[[ Records to use, beginning ]]
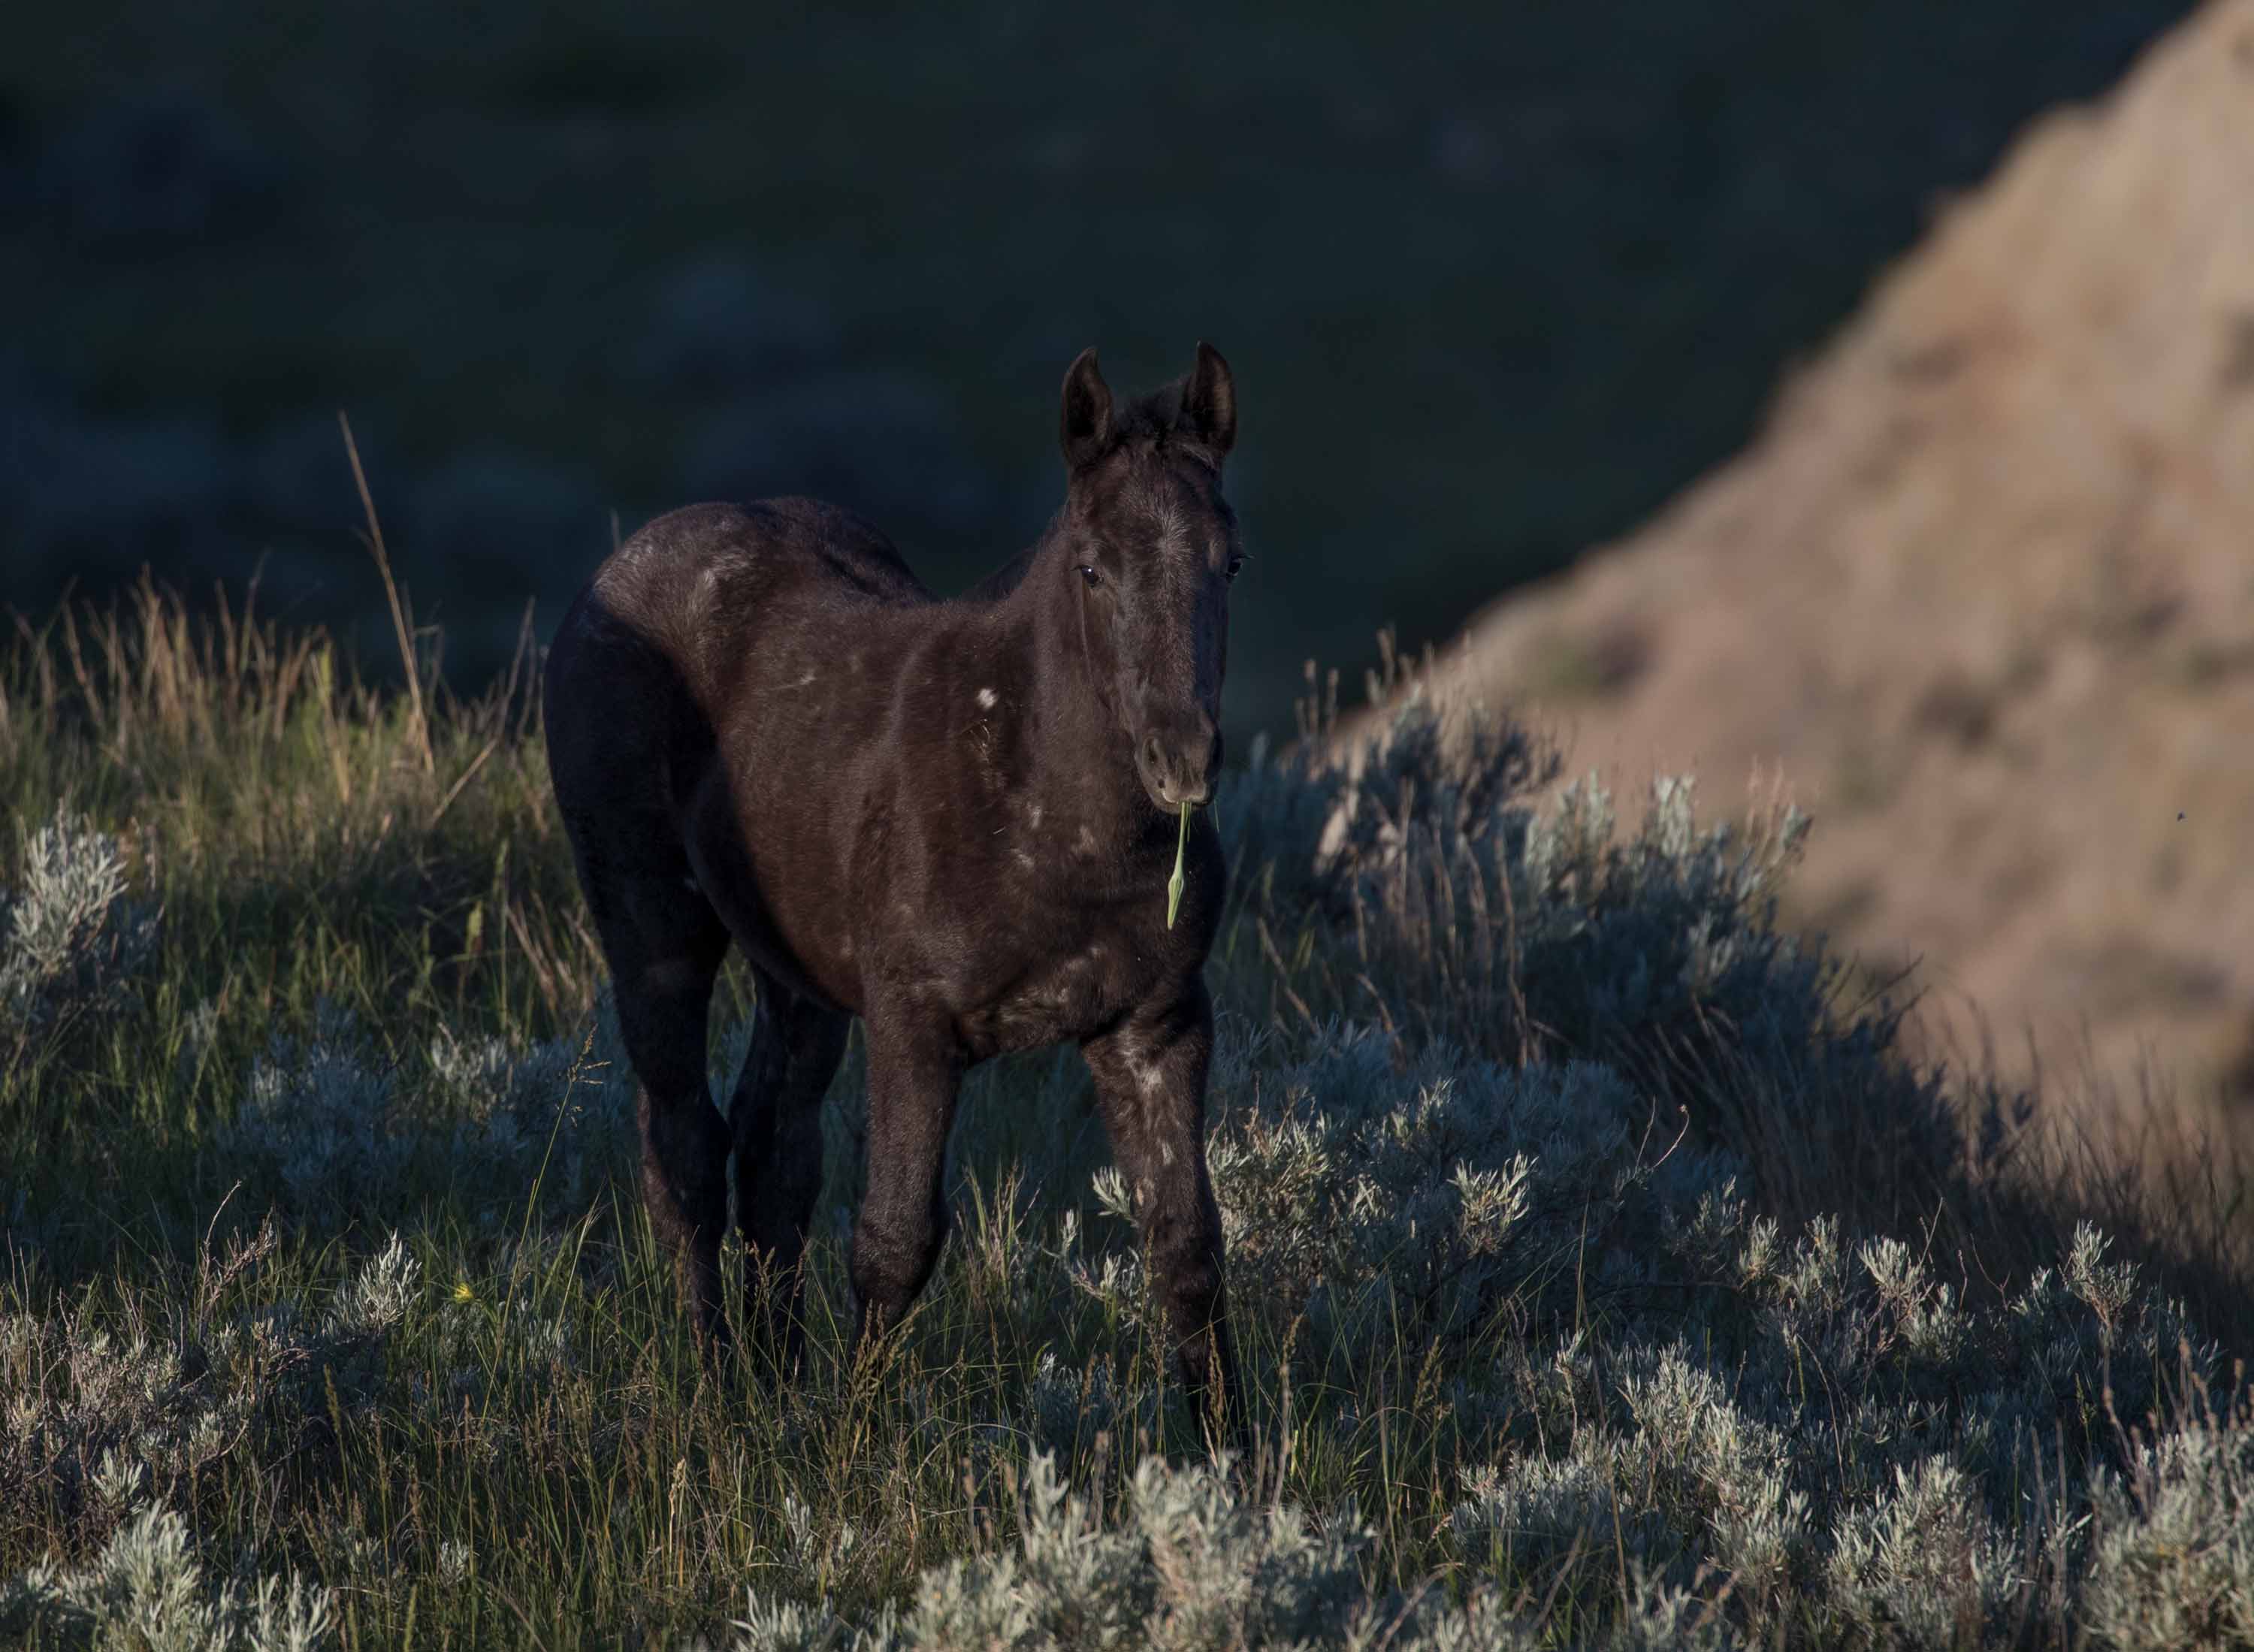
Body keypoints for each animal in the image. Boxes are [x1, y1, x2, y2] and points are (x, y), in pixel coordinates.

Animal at [548, 338, 1253, 1433]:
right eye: (1093, 567)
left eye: (1230, 560)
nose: (1181, 758)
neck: (1052, 817)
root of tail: (612, 576)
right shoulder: (916, 1027)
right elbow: (895, 1240)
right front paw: (852, 1447)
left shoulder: (1156, 1025)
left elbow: (1187, 1247)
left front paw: (1233, 1457)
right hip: (653, 929)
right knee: (686, 1150)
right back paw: (718, 1398)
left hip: (795, 975)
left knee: (773, 1153)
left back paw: (776, 1384)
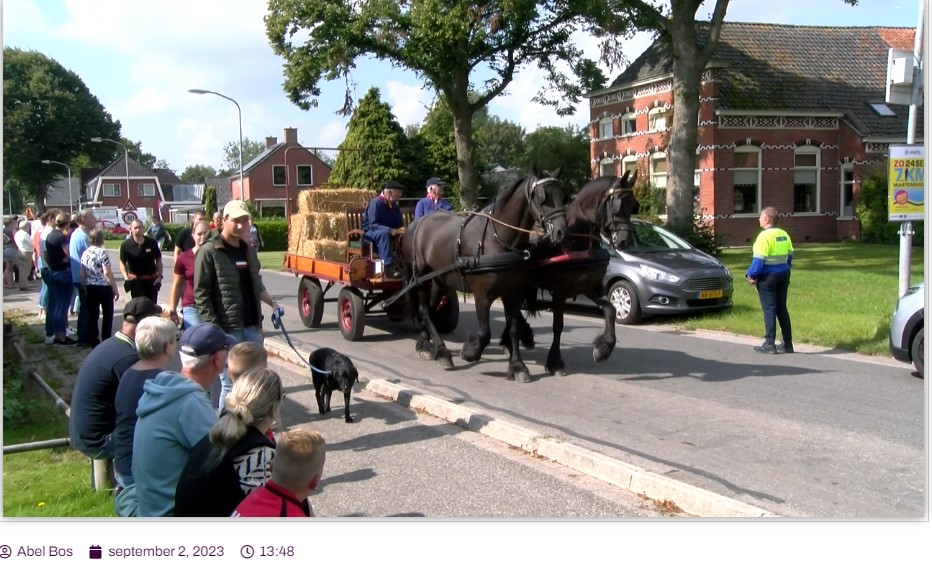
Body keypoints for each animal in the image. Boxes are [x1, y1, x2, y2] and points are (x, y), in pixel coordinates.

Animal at [398, 165, 568, 382]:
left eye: (562, 195)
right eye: (541, 196)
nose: (561, 232)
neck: (498, 238)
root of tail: (414, 224)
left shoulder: (513, 292)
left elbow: (514, 328)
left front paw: (518, 366)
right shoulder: (482, 295)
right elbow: (485, 332)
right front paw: (470, 351)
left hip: (438, 280)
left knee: (429, 308)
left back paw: (426, 344)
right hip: (421, 278)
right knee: (424, 311)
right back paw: (442, 352)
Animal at [502, 171, 640, 374]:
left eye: (632, 205)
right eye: (618, 204)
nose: (625, 241)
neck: (577, 240)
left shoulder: (591, 288)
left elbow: (611, 310)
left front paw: (603, 349)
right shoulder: (560, 292)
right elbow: (558, 325)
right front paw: (555, 361)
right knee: (511, 311)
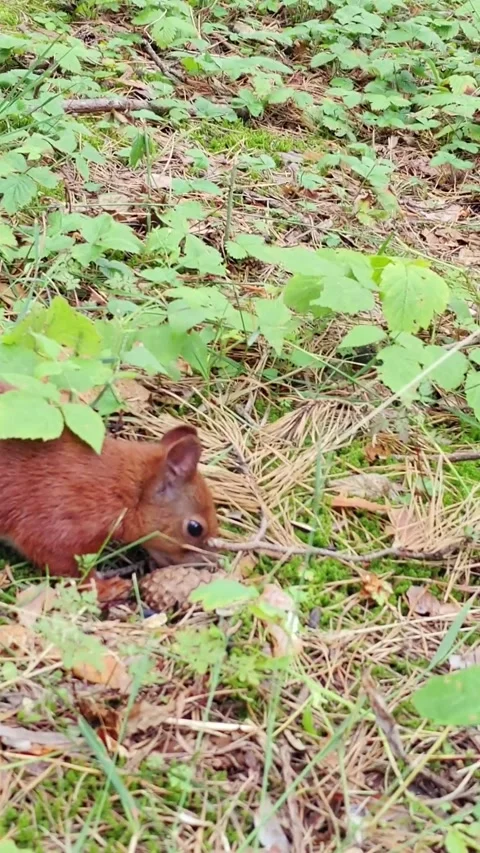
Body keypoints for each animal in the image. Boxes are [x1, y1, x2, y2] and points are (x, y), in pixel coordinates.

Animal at [0, 383, 218, 589]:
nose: (208, 564)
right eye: (195, 528)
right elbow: (66, 565)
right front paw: (108, 588)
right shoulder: (57, 520)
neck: (120, 490)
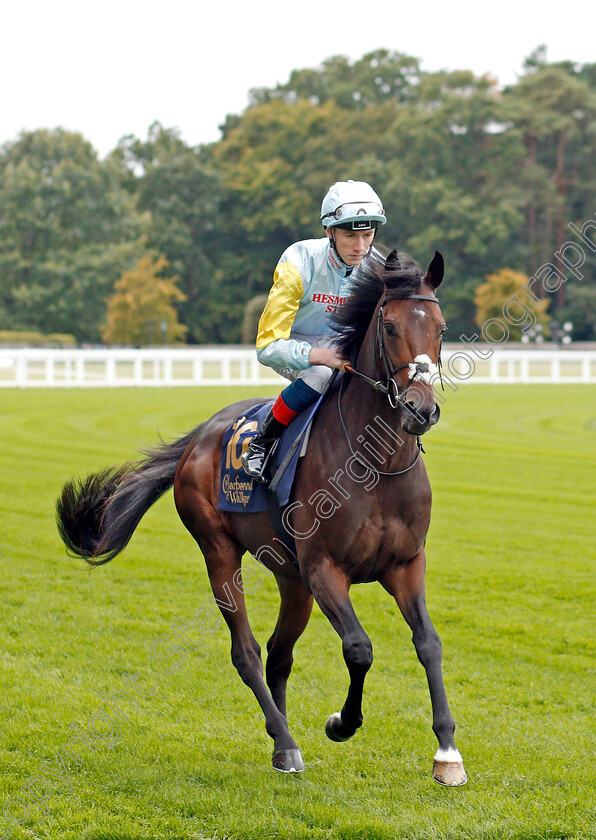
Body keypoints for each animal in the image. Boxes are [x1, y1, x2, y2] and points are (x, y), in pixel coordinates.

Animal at [54, 248, 466, 788]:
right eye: (392, 326)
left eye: (440, 328)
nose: (421, 409)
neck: (375, 463)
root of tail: (198, 437)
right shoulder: (325, 569)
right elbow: (359, 648)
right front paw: (342, 721)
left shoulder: (405, 564)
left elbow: (429, 643)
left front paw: (447, 752)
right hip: (220, 551)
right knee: (247, 651)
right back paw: (286, 744)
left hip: (293, 580)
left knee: (278, 652)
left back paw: (281, 740)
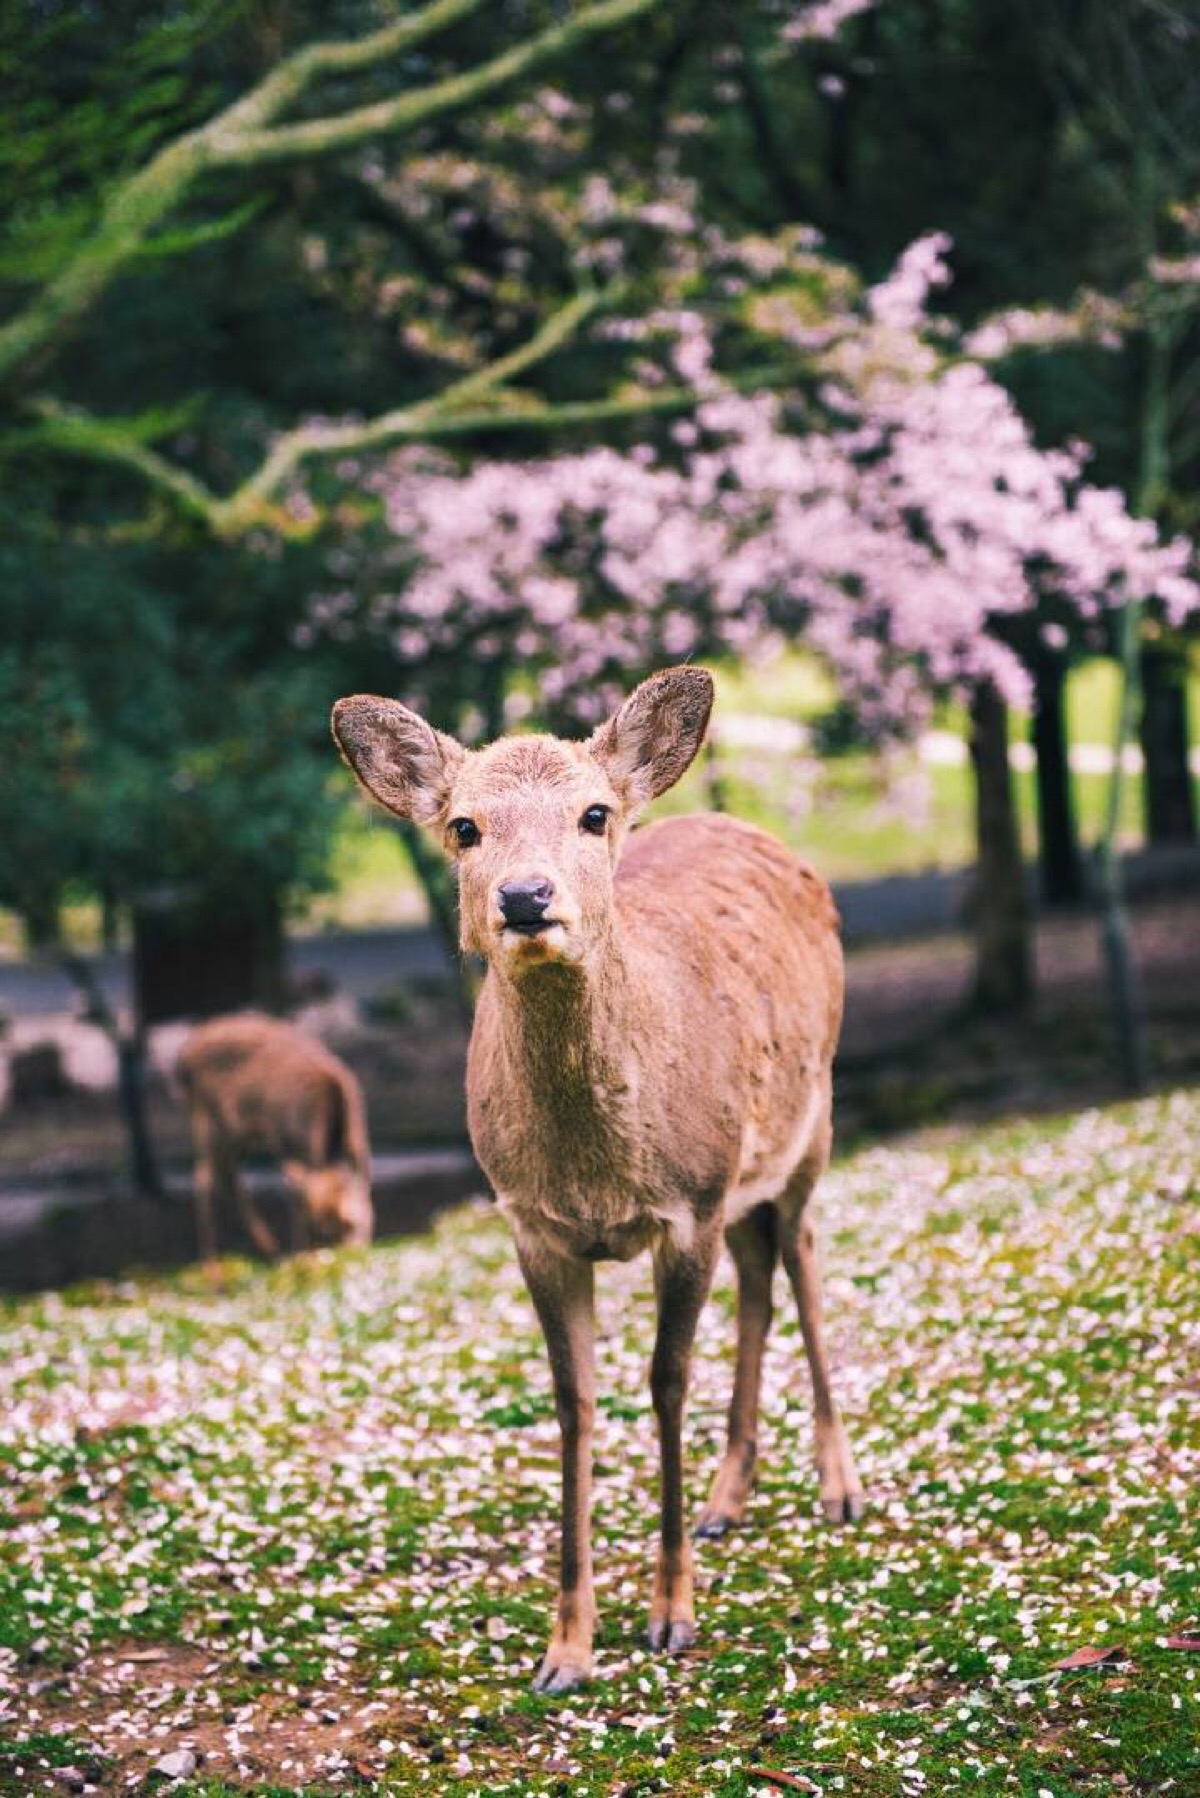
[[ Records to use, end ]]
Work item: Respond with a single number, namely how many lines of the entries contain the word "front".

Task solution: 9